━━━ EXERCISE MATERIAL
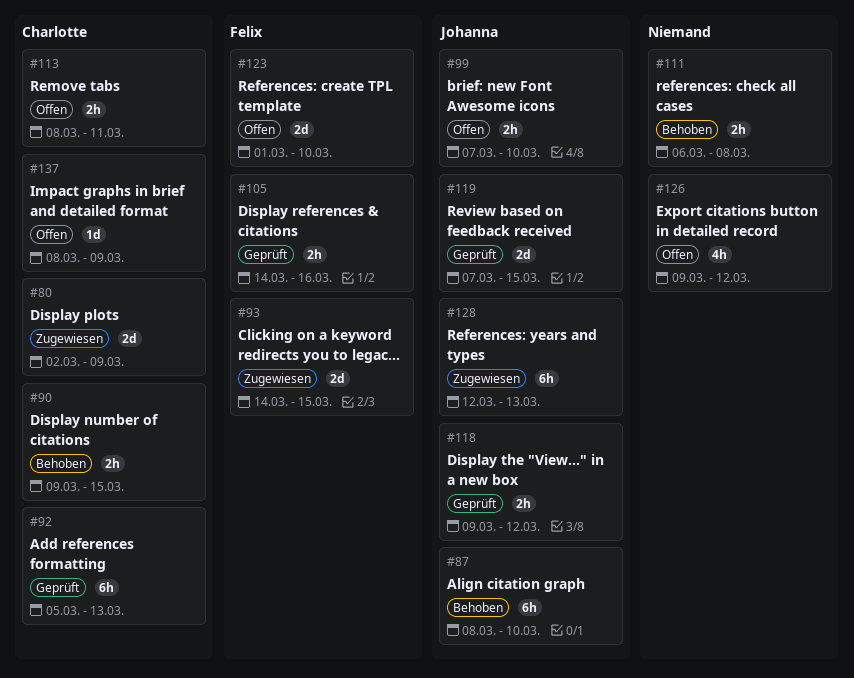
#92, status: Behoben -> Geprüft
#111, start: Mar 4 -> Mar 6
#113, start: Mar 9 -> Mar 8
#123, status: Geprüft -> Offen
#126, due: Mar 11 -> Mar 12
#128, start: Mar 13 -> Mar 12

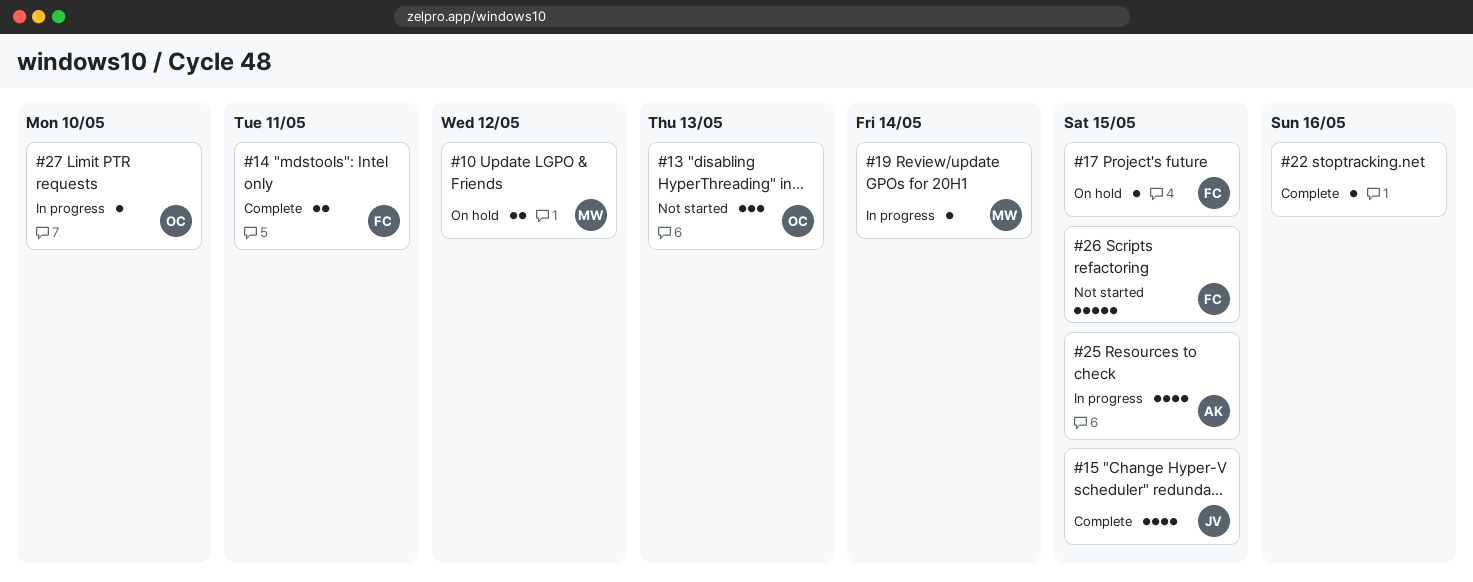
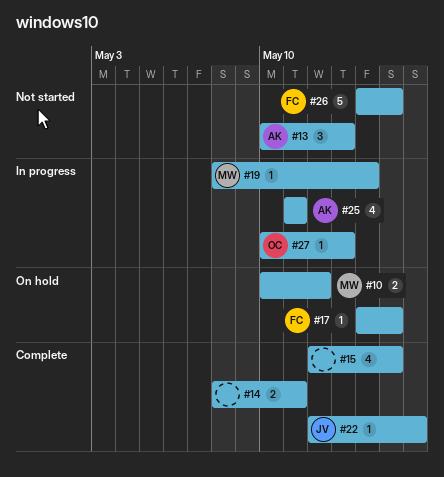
#13, owner: OC -> AK
#14, owner: FC -> none
#15, owner: JV -> none
#22, owner: none -> JV
#25, due: May 15 -> May 11
#27, due: May 10 -> May 13

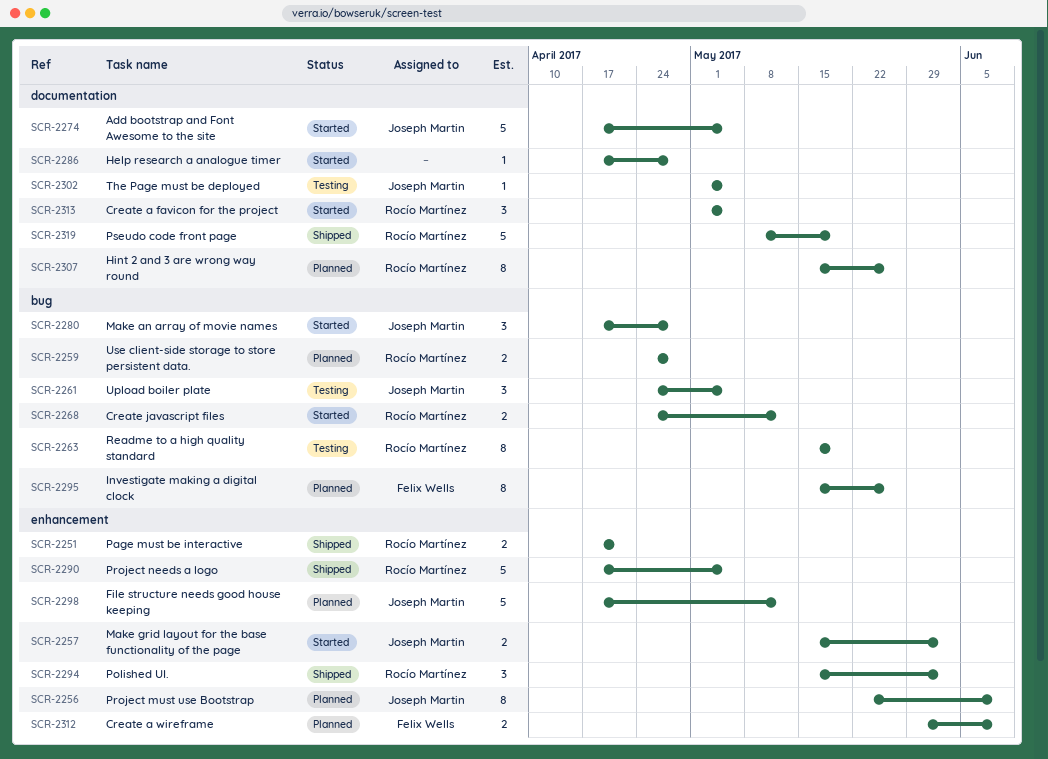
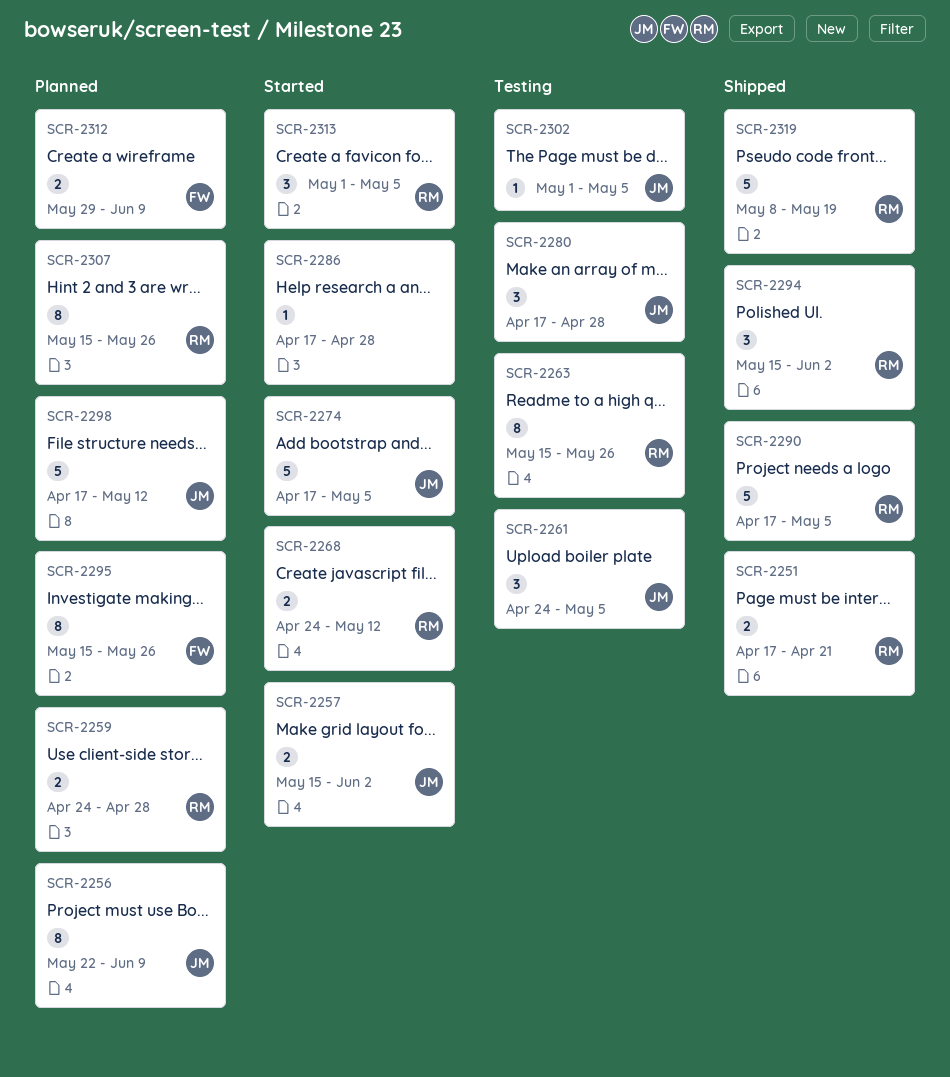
SCR-2263, due: May 19 -> May 26
SCR-2280, status: Started -> Testing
━━━━━━
§ HOW TO COMPLETE THIS TASK:
Return the complete material exactly as given, excluding images.

§ SOLUTION BELOW:
#92, status: Behoben -> Geprüft
#111, start: Mar 4 -> Mar 6
#113, start: Mar 9 -> Mar 8
#123, status: Geprüft -> Offen
#126, due: Mar 11 -> Mar 12
#128, start: Mar 13 -> Mar 12

#13, owner: OC -> AK
#14, owner: FC -> none
#15, owner: JV -> none
#22, owner: none -> JV
#25, due: May 15 -> May 11
#27, due: May 10 -> May 13

SCR-2263, due: May 19 -> May 26
SCR-2280, status: Started -> Testing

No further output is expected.